BRIEF —
Return every line of the records below without any changes.

-- Start of RECORDS SUPPLIED --

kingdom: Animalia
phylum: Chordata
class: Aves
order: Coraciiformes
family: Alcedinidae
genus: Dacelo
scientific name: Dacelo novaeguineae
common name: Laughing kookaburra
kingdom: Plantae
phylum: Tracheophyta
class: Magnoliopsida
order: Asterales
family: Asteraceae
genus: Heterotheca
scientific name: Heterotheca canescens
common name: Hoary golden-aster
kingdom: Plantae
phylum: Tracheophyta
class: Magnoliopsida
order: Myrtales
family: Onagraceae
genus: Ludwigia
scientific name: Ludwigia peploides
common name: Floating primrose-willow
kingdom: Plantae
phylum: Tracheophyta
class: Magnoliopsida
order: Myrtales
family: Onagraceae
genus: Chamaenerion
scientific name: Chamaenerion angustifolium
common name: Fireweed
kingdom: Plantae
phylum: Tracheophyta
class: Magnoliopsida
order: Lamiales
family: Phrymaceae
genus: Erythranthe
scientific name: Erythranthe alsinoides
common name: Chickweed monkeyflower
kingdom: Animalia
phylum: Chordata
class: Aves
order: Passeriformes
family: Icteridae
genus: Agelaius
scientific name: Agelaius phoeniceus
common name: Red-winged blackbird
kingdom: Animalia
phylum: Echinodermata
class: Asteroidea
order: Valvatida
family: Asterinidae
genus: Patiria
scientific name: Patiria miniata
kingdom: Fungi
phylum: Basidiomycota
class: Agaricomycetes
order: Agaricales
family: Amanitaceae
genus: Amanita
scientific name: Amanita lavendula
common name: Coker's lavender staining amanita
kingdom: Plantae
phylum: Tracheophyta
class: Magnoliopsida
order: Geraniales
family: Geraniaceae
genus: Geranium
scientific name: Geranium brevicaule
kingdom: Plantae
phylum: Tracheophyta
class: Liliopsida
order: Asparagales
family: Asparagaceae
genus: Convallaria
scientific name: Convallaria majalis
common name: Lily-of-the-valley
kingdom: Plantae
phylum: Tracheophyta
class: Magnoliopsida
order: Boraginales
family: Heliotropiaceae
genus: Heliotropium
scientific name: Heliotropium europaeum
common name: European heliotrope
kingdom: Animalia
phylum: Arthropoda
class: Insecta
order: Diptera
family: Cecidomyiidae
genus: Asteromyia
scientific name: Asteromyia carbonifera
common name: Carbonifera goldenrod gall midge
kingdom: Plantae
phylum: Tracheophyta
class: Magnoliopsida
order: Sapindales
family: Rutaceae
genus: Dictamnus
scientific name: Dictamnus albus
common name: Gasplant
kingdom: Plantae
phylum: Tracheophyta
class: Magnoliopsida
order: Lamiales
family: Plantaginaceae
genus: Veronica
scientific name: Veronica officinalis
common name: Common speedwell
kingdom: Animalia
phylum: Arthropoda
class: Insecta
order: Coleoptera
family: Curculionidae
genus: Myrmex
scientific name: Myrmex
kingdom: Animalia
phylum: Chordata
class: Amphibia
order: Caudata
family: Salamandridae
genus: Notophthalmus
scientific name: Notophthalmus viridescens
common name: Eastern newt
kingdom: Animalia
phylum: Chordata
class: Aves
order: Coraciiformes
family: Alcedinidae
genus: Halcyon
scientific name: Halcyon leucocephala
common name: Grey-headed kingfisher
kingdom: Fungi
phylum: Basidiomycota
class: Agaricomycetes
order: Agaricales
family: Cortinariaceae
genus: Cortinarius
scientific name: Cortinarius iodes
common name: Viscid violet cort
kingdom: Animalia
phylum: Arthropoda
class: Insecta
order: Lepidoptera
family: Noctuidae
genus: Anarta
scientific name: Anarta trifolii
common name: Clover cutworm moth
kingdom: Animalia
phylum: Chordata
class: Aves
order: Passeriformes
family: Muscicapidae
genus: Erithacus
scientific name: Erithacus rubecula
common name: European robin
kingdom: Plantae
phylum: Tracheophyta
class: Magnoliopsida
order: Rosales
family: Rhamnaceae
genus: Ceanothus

-- End of RECORDS SUPPLIED --

ANSWER IN FULL —
kingdom: Animalia
phylum: Chordata
class: Aves
order: Coraciiformes
family: Alcedinidae
genus: Dacelo
scientific name: Dacelo novaeguineae
common name: Laughing kookaburra
kingdom: Plantae
phylum: Tracheophyta
class: Magnoliopsida
order: Asterales
family: Asteraceae
genus: Heterotheca
scientific name: Heterotheca canescens
common name: Hoary golden-aster
kingdom: Plantae
phylum: Tracheophyta
class: Magnoliopsida
order: Myrtales
family: Onagraceae
genus: Ludwigia
scientific name: Ludwigia peploides
common name: Floating primrose-willow
kingdom: Plantae
phylum: Tracheophyta
class: Magnoliopsida
order: Myrtales
family: Onagraceae
genus: Chamaenerion
scientific name: Chamaenerion angustifolium
common name: Fireweed
kingdom: Plantae
phylum: Tracheophyta
class: Magnoliopsida
order: Lamiales
family: Phrymaceae
genus: Erythranthe
scientific name: Erythranthe alsinoides
common name: Chickweed monkeyflower
kingdom: Animalia
phylum: Chordata
class: Aves
order: Passeriformes
family: Icteridae
genus: Agelaius
scientific name: Agelaius phoeniceus
common name: Red-winged blackbird
kingdom: Animalia
phylum: Echinodermata
class: Asteroidea
order: Valvatida
family: Asterinidae
genus: Patiria
scientific name: Patiria miniata
kingdom: Fungi
phylum: Basidiomycota
class: Agaricomycetes
order: Agaricales
family: Amanitaceae
genus: Amanita
scientific name: Amanita lavendula
common name: Coker's lavender staining amanita
kingdom: Plantae
phylum: Tracheophyta
class: Magnoliopsida
order: Geraniales
family: Geraniaceae
genus: Geranium
scientific name: Geranium brevicaule
kingdom: Plantae
phylum: Tracheophyta
class: Liliopsida
order: Asparagales
family: Asparagaceae
genus: Convallaria
scientific name: Convallaria majalis
common name: Lily-of-the-valley
kingdom: Plantae
phylum: Tracheophyta
class: Magnoliopsida
order: Boraginales
family: Heliotropiaceae
genus: Heliotropium
scientific name: Heliotropium europaeum
common name: European heliotrope
kingdom: Animalia
phylum: Arthropoda
class: Insecta
order: Diptera
family: Cecidomyiidae
genus: Asteromyia
scientific name: Asteromyia carbonifera
common name: Carbonifera goldenrod gall midge
kingdom: Plantae
phylum: Tracheophyta
class: Magnoliopsida
order: Sapindales
family: Rutaceae
genus: Dictamnus
scientific name: Dictamnus albus
common name: Gasplant
kingdom: Plantae
phylum: Tracheophyta
class: Magnoliopsida
order: Lamiales
family: Plantaginaceae
genus: Veronica
scientific name: Veronica officinalis
common name: Common speedwell
kingdom: Animalia
phylum: Arthropoda
class: Insecta
order: Coleoptera
family: Curculionidae
genus: Myrmex
scientific name: Myrmex
kingdom: Animalia
phylum: Chordata
class: Amphibia
order: Caudata
family: Salamandridae
genus: Notophthalmus
scientific name: Notophthalmus viridescens
common name: Eastern newt
kingdom: Animalia
phylum: Chordata
class: Aves
order: Coraciiformes
family: Alcedinidae
genus: Halcyon
scientific name: Halcyon leucocephala
common name: Grey-headed kingfisher
kingdom: Fungi
phylum: Basidiomycota
class: Agaricomycetes
order: Agaricales
family: Cortinariaceae
genus: Cortinarius
scientific name: Cortinarius iodes
common name: Viscid violet cort
kingdom: Animalia
phylum: Arthropoda
class: Insecta
order: Lepidoptera
family: Noctuidae
genus: Anarta
scientific name: Anarta trifolii
common name: Clover cutworm moth
kingdom: Animalia
phylum: Chordata
class: Aves
order: Passeriformes
family: Muscicapidae
genus: Erithacus
scientific name: Erithacus rubecula
common name: European robin
kingdom: Plantae
phylum: Tracheophyta
class: Magnoliopsida
order: Rosales
family: Rhamnaceae
genus: Ceanothus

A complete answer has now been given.